You need the micro-service model for such tasks because function handlers are stateless and normally only run a few lines of code in total: they don't create big files and lack a place to keep machine-learned information like "facebook for Old MacDonald's dairy".   So the split of functionality gives us function handlers that mostly route the tasks, and micro-services that do these sorts of tasks.

Customers

An important goal in 2019 is for as many teams as possible to gain the experience of working with a "customer" from CALS.  As mentioned, one group of CALS users are actual farmers.  A second are students taking classes in CALS where they are running into interesting "big data" problems and need some help using the cloud (they would be the specialists on the problem domain, and you would be the cloud specialists).  And a third are CALS researchers: PhDs and professors who would like some help setting up experiments for their research projects.  For those who don't work directly with a CALS person, you would still be able to work on a problem from CALS that we've documented carefully, with presupplied data sets you can work from.  So even groups with no actual CALS person to work with would still be able to do a relevant project.

Project Examples

(Coming soon!  Some will be dairy examples, and others will focus more on greenhouses and fields and use of drones to monitor crops.  Beyond this, as mentioned, if you have the right teammates you could create new sensors and use them to create a visualization of subsurface hydration and nutrient flow, for example, or new ways to fly drones to diagnose sick trees and dispatch teams to treat them (or to cut them down).  Anyone keen to invent the world's first "subsurface macroscope" to visualize everything happening under the surface of a winery on the side of a mountain in Napa?  This is your moment to shine!).

Help extend Derecho!  This project would be supervised by the Derecho developers.  For example, one possible project would take the Derecho object store and extend it into a permissioned BlockChain for use in IoT settings.  To get permission to do this, you would need to show us that you had no difficulty using the object store and understand the way it works, and demonstrate that early in the class.
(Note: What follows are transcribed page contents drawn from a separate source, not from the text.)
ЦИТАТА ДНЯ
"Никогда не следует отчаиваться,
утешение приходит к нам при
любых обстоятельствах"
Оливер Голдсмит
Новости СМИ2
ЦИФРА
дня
You'll need good systems development skills, prior knowledge of C++, and background of the kind that might come from an undergraduate O/S course, and perhaps a basic networking course.

Help extend Azure IoT!  We are open to the possibility that someone might see a gap in the Azure IoT infrastructure and do a project to show how to fix that gap.  But you'll need to convince us that you know what you are talking about and doing, which isn't easy...

Project Demos

All projects will have two demo events.  First, we would like to see projects at the Cornell BOOM! project fair.  You will have at a minimum a poster, members of the team to explain it, and will need to do the application for a space to stand to talk about the work.  Senior Microsoft people will be there and asking questions!  If you can do a demo or at least include images from the actual IoT data, even better.

Then we will have a grading and demo event at the end of the semester, after the last class.  You will sign up for a slot, your whole team will be there, and we will come see the work and ask questions and watch you run a demo.

Hackathon

Cornell is organizing a spring hackathon with prizes.  This year's topic will be digital farming.  If your CS5412 project team participates and completes a solution to the hackathon challenge problem, you can receive 5 points extra credit by doing so.  Professor Hakim Weatherspoon is organizing the hackathon.